If air hitching is not your stroke, how would you like to be asked to cruise the South Pacific, the Riviera, or even around the world in a private yacht? Yeah, I know. It's too good to be true. But it is true.
Go to a yacht harbor. The bigger and plusher and more glamorous, the better. Ala Wai Basin just off Waikiki Beach in Honolulu used to work superbly for me, and friends who've thumbed across Europe say the expensive watering spots along the Mediterranean are great. If you're stuck on Mainland, U.S.A., find the nearest coastal city that has an extensive boat scene and go there.
Hang around the ocean-going ketches, schooners, and yawls of forty feet and bigger. If you're warm, breathing, and can stand up by yourself, you should get two or three cruise offers a week. A "ride wanted" notice on the harbor bulletin board can start a stampede.
Why? Because a lot of people have made a lot of money lately and much of that bread has been spent on luxury yachts. I mean, other than a Learjet, what else is there for sheer prestige? On the other hand, it takes a crew to sail one of the damn things, and crews are both expensive and hard to get unless . . . unless someone can be found who wants to go to Rio or Cape Town or Tahiti so bad he'll help man the vessel for the trip, meals, and $50 on top. And that's exactly where you come in.

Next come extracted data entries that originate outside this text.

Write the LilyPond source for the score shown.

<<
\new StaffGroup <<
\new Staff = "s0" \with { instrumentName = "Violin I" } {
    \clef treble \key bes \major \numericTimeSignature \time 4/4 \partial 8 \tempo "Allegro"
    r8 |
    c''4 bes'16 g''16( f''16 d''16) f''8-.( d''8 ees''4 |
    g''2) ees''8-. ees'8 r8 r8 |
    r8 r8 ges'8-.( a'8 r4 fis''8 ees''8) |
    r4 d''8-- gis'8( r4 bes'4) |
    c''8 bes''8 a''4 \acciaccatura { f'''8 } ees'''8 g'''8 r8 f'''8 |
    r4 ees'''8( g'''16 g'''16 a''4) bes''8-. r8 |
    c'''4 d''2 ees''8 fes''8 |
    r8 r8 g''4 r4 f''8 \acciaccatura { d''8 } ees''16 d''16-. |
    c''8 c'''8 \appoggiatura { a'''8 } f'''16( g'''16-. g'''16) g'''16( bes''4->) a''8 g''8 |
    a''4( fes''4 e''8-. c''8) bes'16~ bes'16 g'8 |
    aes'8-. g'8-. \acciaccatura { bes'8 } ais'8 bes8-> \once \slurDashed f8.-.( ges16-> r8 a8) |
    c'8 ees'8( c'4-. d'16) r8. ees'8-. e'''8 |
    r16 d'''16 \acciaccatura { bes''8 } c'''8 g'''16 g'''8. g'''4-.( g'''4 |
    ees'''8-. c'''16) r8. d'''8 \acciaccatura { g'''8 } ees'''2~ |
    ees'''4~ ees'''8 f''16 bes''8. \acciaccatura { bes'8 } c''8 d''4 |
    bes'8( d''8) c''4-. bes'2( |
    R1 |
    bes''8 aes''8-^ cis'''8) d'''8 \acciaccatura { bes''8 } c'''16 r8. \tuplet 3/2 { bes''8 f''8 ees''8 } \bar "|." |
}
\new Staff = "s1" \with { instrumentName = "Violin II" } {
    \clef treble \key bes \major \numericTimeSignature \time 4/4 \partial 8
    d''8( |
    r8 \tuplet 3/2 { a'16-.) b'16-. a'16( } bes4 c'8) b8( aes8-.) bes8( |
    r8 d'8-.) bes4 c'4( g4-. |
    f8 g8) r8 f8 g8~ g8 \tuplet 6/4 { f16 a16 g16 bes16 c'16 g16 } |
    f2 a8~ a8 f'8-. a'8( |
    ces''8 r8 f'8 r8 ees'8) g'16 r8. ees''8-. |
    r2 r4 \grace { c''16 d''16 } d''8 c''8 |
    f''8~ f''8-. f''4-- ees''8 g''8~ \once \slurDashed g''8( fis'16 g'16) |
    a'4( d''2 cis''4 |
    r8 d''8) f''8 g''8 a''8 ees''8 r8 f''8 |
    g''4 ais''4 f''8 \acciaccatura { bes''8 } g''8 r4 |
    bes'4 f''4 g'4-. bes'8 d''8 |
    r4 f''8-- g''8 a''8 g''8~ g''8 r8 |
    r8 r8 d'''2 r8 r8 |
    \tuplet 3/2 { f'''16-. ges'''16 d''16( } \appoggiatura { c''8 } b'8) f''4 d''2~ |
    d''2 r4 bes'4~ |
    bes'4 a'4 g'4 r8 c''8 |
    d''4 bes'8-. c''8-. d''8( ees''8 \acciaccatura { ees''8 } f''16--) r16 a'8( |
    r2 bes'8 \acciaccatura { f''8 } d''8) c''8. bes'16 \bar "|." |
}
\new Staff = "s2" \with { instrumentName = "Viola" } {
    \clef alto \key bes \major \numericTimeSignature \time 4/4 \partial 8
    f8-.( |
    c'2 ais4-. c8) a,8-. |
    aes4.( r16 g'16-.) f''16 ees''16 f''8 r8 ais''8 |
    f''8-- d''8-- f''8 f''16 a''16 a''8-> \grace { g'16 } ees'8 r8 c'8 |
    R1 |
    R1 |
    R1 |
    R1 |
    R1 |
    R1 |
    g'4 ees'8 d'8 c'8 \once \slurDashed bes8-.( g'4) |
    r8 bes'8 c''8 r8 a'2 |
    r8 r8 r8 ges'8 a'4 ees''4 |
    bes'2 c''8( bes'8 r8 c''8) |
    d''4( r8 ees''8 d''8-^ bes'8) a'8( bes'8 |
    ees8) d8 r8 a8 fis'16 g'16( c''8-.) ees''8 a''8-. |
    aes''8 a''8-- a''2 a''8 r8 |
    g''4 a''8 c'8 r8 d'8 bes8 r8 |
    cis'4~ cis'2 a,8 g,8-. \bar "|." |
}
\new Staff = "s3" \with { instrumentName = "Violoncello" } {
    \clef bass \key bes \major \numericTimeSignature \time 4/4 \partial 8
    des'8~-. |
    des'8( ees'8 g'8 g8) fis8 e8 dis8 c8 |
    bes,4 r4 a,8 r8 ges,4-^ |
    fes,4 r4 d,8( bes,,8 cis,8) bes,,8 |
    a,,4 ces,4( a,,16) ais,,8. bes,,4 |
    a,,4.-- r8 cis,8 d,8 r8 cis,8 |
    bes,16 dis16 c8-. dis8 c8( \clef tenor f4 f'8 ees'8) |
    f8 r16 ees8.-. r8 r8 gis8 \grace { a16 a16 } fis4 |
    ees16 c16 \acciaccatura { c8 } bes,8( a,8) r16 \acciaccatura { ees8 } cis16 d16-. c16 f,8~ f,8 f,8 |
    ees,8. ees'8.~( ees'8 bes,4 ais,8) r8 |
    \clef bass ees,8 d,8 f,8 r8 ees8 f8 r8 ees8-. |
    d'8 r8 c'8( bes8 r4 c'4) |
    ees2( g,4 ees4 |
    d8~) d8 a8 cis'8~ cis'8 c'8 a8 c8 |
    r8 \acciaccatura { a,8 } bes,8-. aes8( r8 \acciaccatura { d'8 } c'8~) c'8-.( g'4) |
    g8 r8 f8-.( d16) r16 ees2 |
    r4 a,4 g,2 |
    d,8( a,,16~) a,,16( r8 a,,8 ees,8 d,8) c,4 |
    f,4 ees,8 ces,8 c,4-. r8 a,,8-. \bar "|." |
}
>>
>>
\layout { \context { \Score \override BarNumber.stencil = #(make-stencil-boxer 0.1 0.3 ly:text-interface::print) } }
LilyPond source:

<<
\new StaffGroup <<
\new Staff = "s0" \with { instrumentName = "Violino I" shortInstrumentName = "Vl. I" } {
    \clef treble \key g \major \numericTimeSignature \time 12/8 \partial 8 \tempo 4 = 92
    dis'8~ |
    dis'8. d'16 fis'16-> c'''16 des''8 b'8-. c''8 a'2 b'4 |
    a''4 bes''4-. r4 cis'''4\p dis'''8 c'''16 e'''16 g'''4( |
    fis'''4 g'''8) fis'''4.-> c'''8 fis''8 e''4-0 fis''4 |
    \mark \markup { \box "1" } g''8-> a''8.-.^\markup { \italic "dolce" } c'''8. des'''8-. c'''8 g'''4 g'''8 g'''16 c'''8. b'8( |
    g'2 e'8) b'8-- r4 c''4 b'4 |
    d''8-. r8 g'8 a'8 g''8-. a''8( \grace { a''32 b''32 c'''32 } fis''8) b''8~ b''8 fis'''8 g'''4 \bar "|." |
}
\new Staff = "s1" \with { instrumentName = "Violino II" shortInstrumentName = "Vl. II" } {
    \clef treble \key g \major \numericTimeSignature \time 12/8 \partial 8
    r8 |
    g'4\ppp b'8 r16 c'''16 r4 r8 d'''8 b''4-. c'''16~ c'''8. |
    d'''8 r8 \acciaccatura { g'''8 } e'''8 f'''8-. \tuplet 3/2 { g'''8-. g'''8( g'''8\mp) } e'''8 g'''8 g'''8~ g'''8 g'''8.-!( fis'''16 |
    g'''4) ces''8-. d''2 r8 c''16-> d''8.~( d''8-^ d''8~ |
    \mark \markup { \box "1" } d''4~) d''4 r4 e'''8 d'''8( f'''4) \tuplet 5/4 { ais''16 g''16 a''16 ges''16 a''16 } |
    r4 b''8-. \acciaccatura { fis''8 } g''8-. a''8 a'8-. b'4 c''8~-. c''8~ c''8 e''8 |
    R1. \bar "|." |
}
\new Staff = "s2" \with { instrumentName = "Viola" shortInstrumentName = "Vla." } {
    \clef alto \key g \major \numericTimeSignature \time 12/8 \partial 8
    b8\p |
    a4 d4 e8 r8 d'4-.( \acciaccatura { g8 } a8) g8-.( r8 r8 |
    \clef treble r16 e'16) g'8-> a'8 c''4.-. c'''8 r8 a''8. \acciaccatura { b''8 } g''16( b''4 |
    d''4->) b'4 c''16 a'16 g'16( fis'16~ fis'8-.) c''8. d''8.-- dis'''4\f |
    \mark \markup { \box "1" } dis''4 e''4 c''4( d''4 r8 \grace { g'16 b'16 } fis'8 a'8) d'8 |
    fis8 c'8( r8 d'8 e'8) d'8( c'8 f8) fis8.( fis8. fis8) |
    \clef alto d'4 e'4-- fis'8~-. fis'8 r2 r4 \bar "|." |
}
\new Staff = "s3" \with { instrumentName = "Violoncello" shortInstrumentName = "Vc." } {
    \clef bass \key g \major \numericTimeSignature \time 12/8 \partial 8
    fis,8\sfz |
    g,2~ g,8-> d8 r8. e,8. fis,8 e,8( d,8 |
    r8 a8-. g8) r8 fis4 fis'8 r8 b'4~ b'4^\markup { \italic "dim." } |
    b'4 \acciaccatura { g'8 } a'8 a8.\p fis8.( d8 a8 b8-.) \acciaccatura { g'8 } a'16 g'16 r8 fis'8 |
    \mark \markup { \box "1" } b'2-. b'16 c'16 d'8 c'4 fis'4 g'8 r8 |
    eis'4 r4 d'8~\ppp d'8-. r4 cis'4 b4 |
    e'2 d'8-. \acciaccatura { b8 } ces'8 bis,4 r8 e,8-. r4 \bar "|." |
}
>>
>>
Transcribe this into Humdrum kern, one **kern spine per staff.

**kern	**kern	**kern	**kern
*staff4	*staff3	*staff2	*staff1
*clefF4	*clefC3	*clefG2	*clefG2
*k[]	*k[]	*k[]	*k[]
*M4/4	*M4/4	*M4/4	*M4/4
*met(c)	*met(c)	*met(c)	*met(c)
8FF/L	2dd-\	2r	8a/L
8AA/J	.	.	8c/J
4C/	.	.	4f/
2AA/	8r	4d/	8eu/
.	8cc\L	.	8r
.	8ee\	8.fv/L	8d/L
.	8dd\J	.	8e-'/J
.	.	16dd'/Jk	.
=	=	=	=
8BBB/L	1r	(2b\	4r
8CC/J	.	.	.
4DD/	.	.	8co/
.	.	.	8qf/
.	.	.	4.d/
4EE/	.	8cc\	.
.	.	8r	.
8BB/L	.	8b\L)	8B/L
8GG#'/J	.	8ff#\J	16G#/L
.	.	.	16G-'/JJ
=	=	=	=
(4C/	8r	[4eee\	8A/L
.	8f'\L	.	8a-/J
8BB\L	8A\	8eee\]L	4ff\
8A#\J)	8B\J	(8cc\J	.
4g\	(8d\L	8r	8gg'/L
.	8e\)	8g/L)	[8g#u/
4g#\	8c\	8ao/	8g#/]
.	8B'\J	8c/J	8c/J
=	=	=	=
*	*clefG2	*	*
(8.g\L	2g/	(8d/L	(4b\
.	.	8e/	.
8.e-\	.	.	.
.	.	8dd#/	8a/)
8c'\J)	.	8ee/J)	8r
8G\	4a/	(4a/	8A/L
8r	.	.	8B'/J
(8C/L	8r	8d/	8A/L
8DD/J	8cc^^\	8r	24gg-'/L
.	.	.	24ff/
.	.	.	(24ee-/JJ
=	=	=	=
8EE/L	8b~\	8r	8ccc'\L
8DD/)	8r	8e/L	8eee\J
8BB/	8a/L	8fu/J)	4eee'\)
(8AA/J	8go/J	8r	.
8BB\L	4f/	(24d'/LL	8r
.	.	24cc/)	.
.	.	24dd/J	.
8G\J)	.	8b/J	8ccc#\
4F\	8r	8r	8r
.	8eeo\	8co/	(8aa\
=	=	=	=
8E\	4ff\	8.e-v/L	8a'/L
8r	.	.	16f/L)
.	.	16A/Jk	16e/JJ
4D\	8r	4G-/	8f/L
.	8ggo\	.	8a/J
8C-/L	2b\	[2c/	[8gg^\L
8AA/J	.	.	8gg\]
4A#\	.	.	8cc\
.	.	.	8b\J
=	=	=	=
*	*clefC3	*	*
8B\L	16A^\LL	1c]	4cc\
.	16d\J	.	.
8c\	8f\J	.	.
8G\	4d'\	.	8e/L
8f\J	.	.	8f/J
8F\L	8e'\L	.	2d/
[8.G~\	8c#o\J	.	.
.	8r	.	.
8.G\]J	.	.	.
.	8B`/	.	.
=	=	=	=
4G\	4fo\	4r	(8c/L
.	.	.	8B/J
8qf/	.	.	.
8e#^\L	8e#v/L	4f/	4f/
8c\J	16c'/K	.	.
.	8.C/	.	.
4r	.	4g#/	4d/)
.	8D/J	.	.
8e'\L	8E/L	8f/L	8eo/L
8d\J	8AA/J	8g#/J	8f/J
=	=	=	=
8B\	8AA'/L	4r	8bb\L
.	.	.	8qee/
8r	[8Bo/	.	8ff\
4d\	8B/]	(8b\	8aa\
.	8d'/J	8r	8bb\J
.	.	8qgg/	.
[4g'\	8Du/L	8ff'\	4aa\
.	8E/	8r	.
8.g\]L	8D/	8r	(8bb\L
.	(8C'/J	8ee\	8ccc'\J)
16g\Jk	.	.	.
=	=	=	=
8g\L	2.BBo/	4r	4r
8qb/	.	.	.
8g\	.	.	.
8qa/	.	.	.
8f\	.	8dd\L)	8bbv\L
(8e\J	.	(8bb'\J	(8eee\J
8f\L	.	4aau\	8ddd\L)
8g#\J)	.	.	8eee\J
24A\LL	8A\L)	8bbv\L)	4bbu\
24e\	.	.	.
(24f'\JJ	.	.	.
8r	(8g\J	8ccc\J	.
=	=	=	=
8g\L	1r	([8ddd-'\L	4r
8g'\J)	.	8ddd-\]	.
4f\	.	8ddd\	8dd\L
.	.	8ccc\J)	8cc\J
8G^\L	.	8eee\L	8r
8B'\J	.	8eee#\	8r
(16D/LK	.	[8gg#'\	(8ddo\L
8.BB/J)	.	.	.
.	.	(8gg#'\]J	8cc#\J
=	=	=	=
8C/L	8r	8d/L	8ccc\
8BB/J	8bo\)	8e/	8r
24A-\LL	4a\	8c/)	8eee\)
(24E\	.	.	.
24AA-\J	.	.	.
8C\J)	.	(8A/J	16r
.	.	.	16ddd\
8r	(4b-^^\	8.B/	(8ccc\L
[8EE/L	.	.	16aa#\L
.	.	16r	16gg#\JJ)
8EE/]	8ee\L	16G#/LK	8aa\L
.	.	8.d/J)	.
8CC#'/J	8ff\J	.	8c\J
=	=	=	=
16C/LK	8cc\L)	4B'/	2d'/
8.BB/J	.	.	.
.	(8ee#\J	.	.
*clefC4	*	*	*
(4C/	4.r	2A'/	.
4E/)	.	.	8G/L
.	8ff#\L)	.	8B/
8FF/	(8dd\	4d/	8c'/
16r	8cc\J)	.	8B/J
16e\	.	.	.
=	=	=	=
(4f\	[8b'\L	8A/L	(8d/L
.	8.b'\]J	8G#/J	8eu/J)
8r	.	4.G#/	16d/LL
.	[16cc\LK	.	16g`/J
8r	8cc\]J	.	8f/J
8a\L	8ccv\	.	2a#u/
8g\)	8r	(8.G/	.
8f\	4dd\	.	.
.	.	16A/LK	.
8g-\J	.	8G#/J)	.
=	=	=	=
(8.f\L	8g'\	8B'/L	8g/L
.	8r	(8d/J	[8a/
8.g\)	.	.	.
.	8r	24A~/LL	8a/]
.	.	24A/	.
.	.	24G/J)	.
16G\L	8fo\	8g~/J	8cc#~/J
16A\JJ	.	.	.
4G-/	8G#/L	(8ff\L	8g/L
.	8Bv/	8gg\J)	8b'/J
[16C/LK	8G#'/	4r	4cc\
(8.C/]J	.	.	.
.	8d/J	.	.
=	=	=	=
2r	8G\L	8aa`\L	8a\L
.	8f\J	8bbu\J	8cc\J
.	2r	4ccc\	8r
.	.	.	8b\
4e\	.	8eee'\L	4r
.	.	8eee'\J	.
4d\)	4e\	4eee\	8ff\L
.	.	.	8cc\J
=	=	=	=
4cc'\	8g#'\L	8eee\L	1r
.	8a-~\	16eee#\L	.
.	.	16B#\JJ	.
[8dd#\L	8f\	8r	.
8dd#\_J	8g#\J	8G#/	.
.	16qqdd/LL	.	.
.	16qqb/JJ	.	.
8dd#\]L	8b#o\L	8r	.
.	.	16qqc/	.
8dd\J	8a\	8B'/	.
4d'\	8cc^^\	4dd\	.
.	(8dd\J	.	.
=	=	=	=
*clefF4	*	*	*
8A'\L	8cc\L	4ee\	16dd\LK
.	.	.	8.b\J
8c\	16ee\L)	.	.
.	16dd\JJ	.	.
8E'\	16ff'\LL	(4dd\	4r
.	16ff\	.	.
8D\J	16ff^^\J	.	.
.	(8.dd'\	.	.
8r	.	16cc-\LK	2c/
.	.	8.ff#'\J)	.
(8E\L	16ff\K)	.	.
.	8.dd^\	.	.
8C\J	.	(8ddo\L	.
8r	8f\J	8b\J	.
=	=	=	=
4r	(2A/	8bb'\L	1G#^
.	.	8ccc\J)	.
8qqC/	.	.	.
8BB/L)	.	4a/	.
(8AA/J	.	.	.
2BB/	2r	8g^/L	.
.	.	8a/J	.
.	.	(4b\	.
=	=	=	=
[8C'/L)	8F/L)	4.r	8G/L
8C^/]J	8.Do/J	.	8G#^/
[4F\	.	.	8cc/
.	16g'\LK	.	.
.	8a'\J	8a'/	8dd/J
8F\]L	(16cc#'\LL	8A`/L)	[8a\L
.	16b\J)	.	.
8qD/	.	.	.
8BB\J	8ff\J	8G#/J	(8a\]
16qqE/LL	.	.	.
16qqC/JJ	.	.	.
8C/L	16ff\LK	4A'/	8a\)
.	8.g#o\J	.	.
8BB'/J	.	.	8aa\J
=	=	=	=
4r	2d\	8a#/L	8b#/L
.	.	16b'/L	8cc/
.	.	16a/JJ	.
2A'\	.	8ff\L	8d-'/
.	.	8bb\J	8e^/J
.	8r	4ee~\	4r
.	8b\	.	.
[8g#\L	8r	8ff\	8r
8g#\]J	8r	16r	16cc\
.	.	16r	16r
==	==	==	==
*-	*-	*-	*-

So it is possible to break loose . . . but where's the bread going to come from? Can you actually do exactly what you want and still coy the loot? Damn right. In fact, you're more likely to make vast quantities of cash if you are joyfully in tune with yourself.
This is the electronic information age. Anything you know is a marketable commodity. Go where your fancy leads you. Develop the skills and cultivate the interests you want to have. Then trade that specialized knowledge for the money that others will be eager to force on you.
Bradford Angier dropped out to a remote cabin in the Canadian Rockies . . . and made a small fortune writing about it. My old lady is hung up on English saddle-bred horses. She knows so much about them she can now instruct 10 riding students at a time at $5 each. I dig, of all things, little do-it-yourself one- and two-man airplanes that you build at home, and I make a better-than-average living dealing information about them.
Go where you want to be and pick up the free percentage that's always there. You'll soon be considered an authority or a craftsman or — at the very least — a fixture in your chosen field. When the money comes down, you'll get your share.
And you'll also get some juicy, unexpected spinoffs. Like a two-month all-expenses-plus-pay tour of Europe with the people you love. I did, anyway, and it happened because I dug folk music when it was big and I spent a lot of time in the coffee houses where it was played. Gradually I came to know — and became very tight with — a number of musicians. Since I was about the only one in the crowd who didn't perform, guess who was a logical choice when The Bitter End Singers needed a road manager for their European trip? That's right.
And the moral of the story is simply this: You can get out of the pigeonhole "they" want to keep you in and you can live exactly the dream life you want. Just do it.